The simple but true fact of life is that you become like those with whom you closely associate for the good and the bad. The less you associate with some people, the more your life will improve. Any time you tolerate mediocrity in others, it increases your mediocrity.
An important attribute in successful people is their impatience with negative thinking and negative acting people.”
Advice is from Peter G. Peterson, Co-founder and Senior Chairman, Blackstone Group …
“Focus on those things you do better than others. That has been enormously helpful in defining our business strategies. For example, when we [Peterson and co-founder Steve Schwarzman] were setting up the Blackstone Group in 1985, many argued that Blackstone should invest in hostile LBO transactions. We felt that our advantage was that we were on friendly terms with many American CEOs and boards. So we took the contrarian position. We would only do strictly friendly investments. As a result, so-called corporate partnerships have become a major foundation – and a very profitable contribution – to our business.”
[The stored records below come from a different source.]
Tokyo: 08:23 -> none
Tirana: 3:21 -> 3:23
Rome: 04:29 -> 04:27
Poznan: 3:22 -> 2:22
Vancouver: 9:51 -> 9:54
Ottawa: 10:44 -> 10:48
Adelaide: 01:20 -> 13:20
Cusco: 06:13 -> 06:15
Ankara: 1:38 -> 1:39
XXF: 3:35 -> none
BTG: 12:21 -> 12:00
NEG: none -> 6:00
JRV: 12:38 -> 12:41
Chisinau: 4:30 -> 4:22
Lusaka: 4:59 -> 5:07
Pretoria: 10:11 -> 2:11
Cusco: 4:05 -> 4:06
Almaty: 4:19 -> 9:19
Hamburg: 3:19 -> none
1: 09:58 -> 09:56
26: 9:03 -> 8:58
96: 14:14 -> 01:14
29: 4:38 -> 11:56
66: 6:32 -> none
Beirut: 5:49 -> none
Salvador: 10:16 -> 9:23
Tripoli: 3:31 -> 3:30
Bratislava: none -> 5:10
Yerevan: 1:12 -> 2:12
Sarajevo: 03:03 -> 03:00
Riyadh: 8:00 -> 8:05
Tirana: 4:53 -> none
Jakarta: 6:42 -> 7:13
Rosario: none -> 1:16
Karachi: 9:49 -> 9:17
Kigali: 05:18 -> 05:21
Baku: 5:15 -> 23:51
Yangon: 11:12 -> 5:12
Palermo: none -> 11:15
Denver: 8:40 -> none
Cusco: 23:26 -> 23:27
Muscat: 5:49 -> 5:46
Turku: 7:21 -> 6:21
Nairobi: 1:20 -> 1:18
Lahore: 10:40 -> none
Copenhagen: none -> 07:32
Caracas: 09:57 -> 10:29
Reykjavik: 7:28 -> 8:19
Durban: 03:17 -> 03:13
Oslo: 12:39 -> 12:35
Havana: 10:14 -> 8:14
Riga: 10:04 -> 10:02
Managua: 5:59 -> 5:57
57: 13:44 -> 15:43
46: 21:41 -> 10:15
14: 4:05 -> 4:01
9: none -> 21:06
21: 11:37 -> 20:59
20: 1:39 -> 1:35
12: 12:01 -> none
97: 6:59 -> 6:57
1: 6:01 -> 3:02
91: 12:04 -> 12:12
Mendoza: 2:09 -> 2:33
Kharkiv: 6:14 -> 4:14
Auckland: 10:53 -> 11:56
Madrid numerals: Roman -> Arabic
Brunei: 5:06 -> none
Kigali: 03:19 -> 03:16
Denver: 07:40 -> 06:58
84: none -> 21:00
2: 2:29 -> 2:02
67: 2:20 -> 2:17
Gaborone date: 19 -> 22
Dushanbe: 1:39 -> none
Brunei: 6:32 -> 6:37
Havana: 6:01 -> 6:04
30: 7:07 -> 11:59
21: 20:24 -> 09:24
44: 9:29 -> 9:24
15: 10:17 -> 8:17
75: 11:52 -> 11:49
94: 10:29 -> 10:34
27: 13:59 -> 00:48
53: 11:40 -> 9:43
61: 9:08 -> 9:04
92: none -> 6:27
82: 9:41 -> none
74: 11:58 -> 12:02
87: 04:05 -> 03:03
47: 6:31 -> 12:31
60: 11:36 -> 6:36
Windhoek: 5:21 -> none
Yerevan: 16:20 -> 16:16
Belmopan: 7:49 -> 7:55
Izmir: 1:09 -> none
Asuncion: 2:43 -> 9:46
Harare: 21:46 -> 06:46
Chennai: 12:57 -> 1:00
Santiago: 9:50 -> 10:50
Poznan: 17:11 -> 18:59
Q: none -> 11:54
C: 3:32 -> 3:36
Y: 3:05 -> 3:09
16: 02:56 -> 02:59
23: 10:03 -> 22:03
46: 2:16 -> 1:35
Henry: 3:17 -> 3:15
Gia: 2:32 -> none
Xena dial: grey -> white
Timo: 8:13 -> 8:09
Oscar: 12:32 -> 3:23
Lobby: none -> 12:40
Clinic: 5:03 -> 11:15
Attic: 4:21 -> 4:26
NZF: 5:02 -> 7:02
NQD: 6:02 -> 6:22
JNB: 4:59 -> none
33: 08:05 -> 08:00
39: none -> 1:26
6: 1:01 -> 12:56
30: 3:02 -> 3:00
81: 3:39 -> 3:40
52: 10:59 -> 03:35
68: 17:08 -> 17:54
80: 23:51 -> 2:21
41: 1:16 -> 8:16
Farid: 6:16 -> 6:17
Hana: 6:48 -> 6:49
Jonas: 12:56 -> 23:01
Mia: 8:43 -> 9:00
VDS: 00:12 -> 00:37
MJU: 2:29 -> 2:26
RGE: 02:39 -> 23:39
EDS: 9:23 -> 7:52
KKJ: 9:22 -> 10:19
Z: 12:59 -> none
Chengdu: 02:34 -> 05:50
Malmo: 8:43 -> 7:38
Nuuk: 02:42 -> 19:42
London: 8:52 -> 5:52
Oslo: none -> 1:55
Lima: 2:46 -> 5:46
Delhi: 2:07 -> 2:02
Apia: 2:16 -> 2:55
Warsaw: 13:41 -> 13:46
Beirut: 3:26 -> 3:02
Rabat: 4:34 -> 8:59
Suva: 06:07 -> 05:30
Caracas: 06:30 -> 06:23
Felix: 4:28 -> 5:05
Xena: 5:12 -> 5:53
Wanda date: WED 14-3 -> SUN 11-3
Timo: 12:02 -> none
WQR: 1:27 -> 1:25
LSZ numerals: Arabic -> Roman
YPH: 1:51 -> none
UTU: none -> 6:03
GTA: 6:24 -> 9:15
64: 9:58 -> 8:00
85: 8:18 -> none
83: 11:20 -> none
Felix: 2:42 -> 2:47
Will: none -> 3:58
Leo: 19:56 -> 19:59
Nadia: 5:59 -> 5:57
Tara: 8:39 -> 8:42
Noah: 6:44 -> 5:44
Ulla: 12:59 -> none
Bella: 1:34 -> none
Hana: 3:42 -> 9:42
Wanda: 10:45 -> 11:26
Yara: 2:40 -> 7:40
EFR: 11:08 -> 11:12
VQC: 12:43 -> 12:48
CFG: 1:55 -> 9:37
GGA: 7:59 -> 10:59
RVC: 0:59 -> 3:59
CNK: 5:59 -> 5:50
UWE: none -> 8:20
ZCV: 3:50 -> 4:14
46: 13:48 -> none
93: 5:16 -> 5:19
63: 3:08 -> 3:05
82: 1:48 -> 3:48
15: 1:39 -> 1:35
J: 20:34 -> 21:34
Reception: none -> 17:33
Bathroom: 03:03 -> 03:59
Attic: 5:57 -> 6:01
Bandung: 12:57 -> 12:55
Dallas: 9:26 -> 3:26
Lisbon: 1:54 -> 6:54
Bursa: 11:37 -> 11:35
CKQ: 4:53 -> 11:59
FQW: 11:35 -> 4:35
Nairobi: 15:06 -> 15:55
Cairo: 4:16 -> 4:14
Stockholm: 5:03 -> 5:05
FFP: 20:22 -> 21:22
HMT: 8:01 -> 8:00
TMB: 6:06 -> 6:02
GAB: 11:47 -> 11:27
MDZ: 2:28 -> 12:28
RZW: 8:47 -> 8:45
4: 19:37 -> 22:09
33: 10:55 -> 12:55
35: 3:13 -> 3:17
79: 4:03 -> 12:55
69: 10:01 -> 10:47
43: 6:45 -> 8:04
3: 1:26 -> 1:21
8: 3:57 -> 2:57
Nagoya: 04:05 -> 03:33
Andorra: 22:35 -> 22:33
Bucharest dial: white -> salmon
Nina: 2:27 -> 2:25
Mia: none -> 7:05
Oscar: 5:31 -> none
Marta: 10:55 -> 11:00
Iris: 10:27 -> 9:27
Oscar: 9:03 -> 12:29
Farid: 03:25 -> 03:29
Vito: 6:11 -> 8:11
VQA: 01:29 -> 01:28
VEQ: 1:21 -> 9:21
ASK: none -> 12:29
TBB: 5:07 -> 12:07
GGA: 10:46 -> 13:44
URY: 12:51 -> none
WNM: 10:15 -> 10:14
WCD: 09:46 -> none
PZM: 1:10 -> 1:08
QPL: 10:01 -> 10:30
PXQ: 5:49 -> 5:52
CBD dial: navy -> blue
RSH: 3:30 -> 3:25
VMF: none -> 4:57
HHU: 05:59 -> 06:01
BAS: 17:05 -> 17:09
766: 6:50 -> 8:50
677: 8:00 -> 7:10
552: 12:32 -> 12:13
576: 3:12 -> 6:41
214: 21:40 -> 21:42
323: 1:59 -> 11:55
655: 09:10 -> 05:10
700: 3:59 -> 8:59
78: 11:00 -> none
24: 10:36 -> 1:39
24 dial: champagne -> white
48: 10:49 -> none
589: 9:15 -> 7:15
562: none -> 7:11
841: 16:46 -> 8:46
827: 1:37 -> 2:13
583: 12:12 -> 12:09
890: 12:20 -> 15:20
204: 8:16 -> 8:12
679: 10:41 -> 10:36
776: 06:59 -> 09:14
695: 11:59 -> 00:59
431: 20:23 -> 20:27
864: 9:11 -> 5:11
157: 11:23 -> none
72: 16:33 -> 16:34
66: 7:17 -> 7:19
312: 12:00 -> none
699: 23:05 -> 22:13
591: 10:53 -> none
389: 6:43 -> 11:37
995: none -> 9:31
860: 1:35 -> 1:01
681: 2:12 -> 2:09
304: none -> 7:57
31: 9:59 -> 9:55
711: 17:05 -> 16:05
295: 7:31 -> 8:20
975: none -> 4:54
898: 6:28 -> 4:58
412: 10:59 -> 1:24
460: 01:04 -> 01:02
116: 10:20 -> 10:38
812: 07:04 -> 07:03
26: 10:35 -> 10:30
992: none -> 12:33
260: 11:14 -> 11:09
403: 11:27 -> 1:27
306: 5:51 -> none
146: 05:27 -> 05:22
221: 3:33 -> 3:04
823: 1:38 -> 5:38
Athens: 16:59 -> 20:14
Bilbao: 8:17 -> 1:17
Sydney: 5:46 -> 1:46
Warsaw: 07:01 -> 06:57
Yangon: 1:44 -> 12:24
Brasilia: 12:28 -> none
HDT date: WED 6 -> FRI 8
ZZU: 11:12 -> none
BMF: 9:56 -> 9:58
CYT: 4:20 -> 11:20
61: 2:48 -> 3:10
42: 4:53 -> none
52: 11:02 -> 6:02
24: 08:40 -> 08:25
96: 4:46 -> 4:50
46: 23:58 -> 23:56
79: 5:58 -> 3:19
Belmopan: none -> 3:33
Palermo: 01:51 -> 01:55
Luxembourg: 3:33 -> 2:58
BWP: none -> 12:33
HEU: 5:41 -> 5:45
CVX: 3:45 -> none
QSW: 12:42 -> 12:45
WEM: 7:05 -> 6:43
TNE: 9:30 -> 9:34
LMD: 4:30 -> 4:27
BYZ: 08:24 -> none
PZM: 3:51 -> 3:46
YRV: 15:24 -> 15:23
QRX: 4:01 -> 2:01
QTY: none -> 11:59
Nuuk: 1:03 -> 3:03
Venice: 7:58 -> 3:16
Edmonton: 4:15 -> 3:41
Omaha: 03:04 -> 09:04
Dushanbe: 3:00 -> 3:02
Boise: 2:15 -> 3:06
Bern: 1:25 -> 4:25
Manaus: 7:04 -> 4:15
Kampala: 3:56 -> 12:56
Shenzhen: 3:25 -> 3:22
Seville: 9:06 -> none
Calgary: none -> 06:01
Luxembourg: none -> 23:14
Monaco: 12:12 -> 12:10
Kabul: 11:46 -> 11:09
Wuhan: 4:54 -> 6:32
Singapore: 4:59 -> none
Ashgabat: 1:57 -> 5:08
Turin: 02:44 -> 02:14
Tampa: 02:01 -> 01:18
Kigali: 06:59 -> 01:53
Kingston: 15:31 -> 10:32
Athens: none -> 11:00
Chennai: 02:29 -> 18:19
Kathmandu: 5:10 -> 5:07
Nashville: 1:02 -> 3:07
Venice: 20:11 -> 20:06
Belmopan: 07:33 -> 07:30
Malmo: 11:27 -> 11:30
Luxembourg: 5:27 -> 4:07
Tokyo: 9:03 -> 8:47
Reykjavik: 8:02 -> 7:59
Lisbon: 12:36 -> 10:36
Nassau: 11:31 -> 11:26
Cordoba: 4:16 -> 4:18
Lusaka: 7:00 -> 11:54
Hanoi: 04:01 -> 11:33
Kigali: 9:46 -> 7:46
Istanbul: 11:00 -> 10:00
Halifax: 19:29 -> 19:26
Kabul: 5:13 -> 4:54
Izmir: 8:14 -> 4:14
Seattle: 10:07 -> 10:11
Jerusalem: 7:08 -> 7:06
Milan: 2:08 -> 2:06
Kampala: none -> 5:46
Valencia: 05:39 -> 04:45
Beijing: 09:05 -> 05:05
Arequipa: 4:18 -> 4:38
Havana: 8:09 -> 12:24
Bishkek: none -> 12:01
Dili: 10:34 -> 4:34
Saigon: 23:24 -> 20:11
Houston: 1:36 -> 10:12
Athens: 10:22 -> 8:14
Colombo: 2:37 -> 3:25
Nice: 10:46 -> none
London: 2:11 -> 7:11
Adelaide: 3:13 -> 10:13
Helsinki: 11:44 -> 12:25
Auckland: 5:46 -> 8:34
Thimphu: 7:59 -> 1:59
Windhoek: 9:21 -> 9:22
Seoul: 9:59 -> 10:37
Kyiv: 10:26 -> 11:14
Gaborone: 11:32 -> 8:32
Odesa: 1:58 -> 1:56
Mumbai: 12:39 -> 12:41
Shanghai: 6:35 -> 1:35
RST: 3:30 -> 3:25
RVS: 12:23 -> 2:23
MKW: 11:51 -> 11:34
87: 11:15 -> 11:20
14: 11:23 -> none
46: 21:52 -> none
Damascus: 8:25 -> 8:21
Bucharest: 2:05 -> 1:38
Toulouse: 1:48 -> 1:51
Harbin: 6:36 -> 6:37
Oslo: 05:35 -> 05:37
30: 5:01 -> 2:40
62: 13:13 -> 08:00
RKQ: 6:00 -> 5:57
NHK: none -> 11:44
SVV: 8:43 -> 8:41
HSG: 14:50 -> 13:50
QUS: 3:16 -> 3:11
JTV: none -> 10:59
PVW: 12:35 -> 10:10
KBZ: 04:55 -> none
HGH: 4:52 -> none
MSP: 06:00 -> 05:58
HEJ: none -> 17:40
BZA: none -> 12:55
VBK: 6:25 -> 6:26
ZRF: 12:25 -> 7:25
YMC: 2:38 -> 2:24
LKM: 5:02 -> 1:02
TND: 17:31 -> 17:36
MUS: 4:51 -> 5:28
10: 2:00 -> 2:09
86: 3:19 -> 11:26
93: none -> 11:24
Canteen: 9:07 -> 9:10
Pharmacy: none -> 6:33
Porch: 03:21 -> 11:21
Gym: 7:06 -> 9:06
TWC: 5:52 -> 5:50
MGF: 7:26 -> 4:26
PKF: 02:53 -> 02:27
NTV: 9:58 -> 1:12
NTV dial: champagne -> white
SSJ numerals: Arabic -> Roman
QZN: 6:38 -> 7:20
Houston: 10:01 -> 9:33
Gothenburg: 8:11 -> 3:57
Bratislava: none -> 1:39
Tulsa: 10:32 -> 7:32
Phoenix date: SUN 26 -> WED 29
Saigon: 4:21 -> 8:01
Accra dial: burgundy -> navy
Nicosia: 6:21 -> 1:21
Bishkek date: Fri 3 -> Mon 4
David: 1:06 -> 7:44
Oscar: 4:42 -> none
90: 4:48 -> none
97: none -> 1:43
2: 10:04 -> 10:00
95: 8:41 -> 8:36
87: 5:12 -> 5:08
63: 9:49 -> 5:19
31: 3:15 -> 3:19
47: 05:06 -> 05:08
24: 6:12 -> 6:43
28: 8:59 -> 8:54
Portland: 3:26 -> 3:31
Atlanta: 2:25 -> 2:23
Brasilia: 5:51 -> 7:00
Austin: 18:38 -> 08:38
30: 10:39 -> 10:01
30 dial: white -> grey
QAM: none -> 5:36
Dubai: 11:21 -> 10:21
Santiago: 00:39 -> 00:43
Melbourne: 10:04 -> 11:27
From the book 7 Keys to Success by Will Edwards …
” … we need to notice what is working and what is not; and be prepared to change our approach in order to get what we want – that is the essence of flexibility.
A wise person once said, “If you always do what you’ve always done, you’ll always get what you’ve always got”. That is a wonderfully true statement – in other words, if you continue doing exactly what you are now doing, then don’t be surprised when you don’t see any increase or change in your results.”
From a wonderful article at WomansHealth titled Mother Knows Best: 10 Tips from Mom …
“My mom always told me to walk into a place as if I owned it. By that she meant to walk in with your head up and high (with) confidence. I find that’s been excellent advice. If you act as if you’re not worthy (of the job, the man, the respect), others will prey on that. But if you act as if you’re really something, that attitude will be contagious and others will respond accordingly!”
From a post titled Get Ready for Promotion – Showing what you can do . Communicate your desire. Here are some steps you can take to make your wishes known:
- Identify a role or position toward which you want to work.
- Using your knowledge of the organization, find out what experience and skills are needed to get that job.
- Work with your boss to set performance objectives so that you can achieve the necessary skills and experience.
- Network with people in the company. Let as many people as appropriate know what type of role interests you. Seek advice on how to prepare for that role.
- Ask for the promotion when it becomes available. If you aren’t ready yet, use this as an opportunity to develop the skills you need.